Advanced Micro Devices (NASDAQ: AMD) has had a hell of a year so far. With gains over 65% to date, the stock is trading close to levels not seen since before its steep drop last September. Adding to the hype, the company is expected to shake up the performance processor market with its stunning, third-gen 7nm CPUs and GPUs slate for release on Sunday, with the flagship 3950x following close behind in September.
If AMD continues to beat Intel to market in power and price, it’ll go a long way towards CEO Lisa Su’s bid to eat up more than 25% of the market share. The company is a long way off from this goal, but if it maintains current trends, it’s well on its way—it has already managed to quadruple its 0.8% market share to 3.2% since Q4 2017. To top it off, the company is teaming up with Cray to build what should be the world’s most powerful supercomputer for the US Department of Agriculture.

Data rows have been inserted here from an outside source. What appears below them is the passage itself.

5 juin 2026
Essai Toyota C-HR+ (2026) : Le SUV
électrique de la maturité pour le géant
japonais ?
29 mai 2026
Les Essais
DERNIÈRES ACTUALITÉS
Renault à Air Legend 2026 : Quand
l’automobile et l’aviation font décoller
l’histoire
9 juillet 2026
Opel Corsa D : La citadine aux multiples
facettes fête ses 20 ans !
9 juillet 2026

With prospects like these in AMD’s future, investors excited to jump on board would certainly be justified. But it’s hard to deny that AMD stock has a valuation problem.

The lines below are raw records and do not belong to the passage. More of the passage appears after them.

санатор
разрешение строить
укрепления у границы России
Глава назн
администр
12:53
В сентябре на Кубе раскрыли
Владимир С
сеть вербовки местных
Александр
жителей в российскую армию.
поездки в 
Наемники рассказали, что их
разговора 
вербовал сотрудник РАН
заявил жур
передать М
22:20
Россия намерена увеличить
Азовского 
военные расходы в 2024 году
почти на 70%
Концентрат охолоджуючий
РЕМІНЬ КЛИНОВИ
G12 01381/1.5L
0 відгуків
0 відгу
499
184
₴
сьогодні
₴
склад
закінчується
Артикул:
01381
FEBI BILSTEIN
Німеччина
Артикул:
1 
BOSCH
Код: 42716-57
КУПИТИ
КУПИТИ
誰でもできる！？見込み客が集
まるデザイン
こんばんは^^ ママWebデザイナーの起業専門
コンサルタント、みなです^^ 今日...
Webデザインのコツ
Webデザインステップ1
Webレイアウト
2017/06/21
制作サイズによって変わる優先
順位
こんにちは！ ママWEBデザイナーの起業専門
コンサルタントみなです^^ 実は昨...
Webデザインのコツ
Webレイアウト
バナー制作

The market currently values AMD at close to $34 billion, despite clocking only $6.48 billion in sales last year. That’s a 2018 net of just $337 million with the business’s narrow margins, and a steep 30+ P/E ratio.

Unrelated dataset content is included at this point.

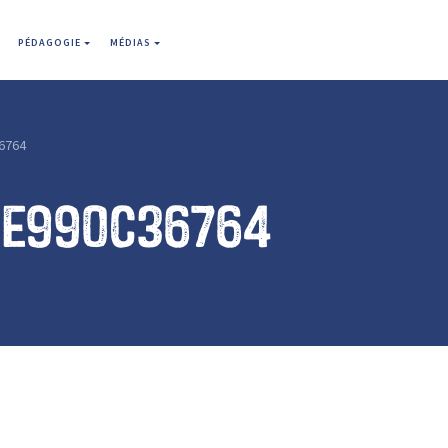
PÉDAGOGIE
MÉDIAS
6764
3e990c36764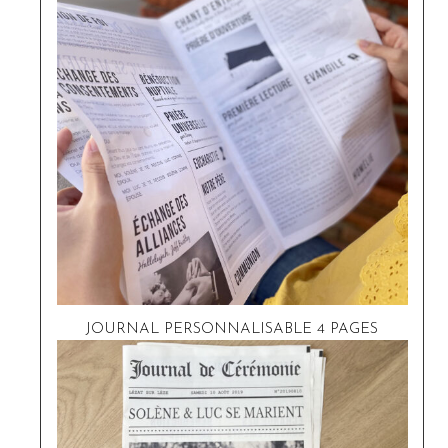
JOURNAL PERSONNALISABLE 4 PAGES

And while AMD has won this year’s processor race, with Intel unable to put forward their comparable 10nm chips before 2019, it’s not as if the $70 billion giant is going to let AMD clamber back to its former glory without a fight. It’s already cutting prices for current CPUs to record lows, and once their new processors hit the scene, it’ll be another R&D race.
Value investors are likely to default to Intel and its 2.6% dividend stock. But if AMD is able to capitalize on its momentum, those that play it safe with Intel may be kicking themselves soon. After all, AMD stock has risen 250% since the beginning of 2018, and more than 1140% since powerhouse Lisa Su joined on as CEO in 2014. Its Q2 earnings report will tell us more on July 30, but all things considered, its future is looking bright indeed.